§ INSTRUCTIONS FOR THE TASK: Only the lines below starting at the one that contains "epävirallisia omaishoitajia. Tulos" and ending at the one that contains "Aquí hay material" are to be reproduced, exactly and with both ends kept.

##### TASK INPUTS

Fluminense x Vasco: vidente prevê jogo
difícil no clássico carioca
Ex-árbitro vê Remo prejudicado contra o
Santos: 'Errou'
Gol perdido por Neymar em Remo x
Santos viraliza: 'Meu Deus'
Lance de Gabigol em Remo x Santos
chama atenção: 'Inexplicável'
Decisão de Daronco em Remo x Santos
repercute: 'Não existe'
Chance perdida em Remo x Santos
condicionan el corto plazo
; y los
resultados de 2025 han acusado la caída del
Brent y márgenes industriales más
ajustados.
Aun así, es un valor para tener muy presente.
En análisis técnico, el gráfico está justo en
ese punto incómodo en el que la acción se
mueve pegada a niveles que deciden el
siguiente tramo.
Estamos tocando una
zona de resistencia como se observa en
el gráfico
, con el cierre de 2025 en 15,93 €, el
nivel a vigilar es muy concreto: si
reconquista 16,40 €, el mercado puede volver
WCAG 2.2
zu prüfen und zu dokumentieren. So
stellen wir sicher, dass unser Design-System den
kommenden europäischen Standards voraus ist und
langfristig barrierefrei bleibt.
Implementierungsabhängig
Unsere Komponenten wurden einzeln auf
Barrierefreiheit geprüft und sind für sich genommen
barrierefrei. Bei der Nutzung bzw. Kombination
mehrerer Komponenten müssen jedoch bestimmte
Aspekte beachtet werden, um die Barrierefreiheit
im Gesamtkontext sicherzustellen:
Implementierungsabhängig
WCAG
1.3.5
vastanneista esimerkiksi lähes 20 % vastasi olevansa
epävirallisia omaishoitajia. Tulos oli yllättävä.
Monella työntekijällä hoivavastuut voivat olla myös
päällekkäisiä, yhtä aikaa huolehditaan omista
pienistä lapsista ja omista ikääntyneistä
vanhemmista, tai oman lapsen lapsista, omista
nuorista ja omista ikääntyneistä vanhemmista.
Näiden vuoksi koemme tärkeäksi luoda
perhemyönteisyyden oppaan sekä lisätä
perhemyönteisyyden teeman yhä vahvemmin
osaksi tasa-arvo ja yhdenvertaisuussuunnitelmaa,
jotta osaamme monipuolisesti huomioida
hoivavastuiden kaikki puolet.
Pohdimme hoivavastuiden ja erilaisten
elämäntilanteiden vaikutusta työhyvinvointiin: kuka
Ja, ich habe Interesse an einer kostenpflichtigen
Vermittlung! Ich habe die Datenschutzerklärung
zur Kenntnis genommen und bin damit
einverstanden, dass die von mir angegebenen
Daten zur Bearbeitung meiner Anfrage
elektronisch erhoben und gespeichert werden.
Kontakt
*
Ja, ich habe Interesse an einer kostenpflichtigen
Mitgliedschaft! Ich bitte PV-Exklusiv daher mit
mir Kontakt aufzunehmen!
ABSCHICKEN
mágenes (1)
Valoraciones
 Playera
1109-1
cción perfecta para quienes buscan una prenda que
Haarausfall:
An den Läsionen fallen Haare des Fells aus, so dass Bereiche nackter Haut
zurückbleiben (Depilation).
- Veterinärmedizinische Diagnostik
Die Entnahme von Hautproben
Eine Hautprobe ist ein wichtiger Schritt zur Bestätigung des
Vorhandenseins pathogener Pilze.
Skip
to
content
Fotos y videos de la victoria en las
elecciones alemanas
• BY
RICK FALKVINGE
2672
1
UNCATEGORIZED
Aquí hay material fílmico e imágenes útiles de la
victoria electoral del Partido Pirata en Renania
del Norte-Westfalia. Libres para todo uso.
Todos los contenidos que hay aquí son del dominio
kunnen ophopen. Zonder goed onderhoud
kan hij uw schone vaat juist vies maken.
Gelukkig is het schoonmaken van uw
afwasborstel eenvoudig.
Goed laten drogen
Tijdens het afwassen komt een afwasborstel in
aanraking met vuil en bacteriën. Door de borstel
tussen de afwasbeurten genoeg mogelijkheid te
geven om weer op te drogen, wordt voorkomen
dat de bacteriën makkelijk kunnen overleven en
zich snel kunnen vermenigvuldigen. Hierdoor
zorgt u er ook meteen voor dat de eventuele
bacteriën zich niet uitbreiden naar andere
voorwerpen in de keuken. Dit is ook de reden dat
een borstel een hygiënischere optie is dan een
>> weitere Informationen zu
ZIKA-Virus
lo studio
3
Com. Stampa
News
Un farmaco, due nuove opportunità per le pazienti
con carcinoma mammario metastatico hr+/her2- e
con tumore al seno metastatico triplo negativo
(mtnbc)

##########

§ ANSWER SECTION:
epävirallisia omaishoitajia. Tulos oli yllättävä.
Monella työntekijällä hoivavastuut voivat olla myös
päällekkäisiä, yhtä aikaa huolehditaan omista
pienistä lapsista ja omista ikääntyneistä
vanhemmista, tai oman lapsen lapsista, omista
nuorista ja omista ikääntyneistä vanhemmista.
Näiden vuoksi koemme tärkeäksi luoda
perhemyönteisyyden oppaan sekä lisätä
perhemyönteisyyden teeman yhä vahvemmin
osaksi tasa-arvo ja yhdenvertaisuussuunnitelmaa,
jotta osaamme monipuolisesti huomioida
hoivavastuiden kaikki puolet.
Pohdimme hoivavastuiden ja erilaisten
elämäntilanteiden vaikutusta työhyvinvointiin: kuka
Ja, ich habe Interesse an einer kostenpflichtigen
Vermittlung! Ich habe die Datenschutzerklärung
zur Kenntnis genommen und bin damit
einverstanden, dass die von mir angegebenen
Daten zur Bearbeitung meiner Anfrage
elektronisch erhoben und gespeichert werden.
Kontakt
*
Ja, ich habe Interesse an einer kostenpflichtigen
Mitgliedschaft! Ich bitte PV-Exklusiv daher mit
mir Kontakt aufzunehmen!
ABSCHICKEN
mágenes (1)
Valoraciones
 Playera
1109-1
cción perfecta para quienes buscan una prenda que
Haarausfall:
An den Läsionen fallen Haare des Fells aus, so dass Bereiche nackter Haut
zurückbleiben (Depilation).
- Veterinärmedizinische Diagnostik
Die Entnahme von Hautproben
Eine Hautprobe ist ein wichtiger Schritt zur Bestätigung des
Vorhandenseins pathogener Pilze.
Skip
to
content
Fotos y videos de la victoria en las
elecciones alemanas
• BY
RICK FALKVINGE
2672
1
UNCATEGORIZED
Aquí hay material fílmico e imágenes útiles de la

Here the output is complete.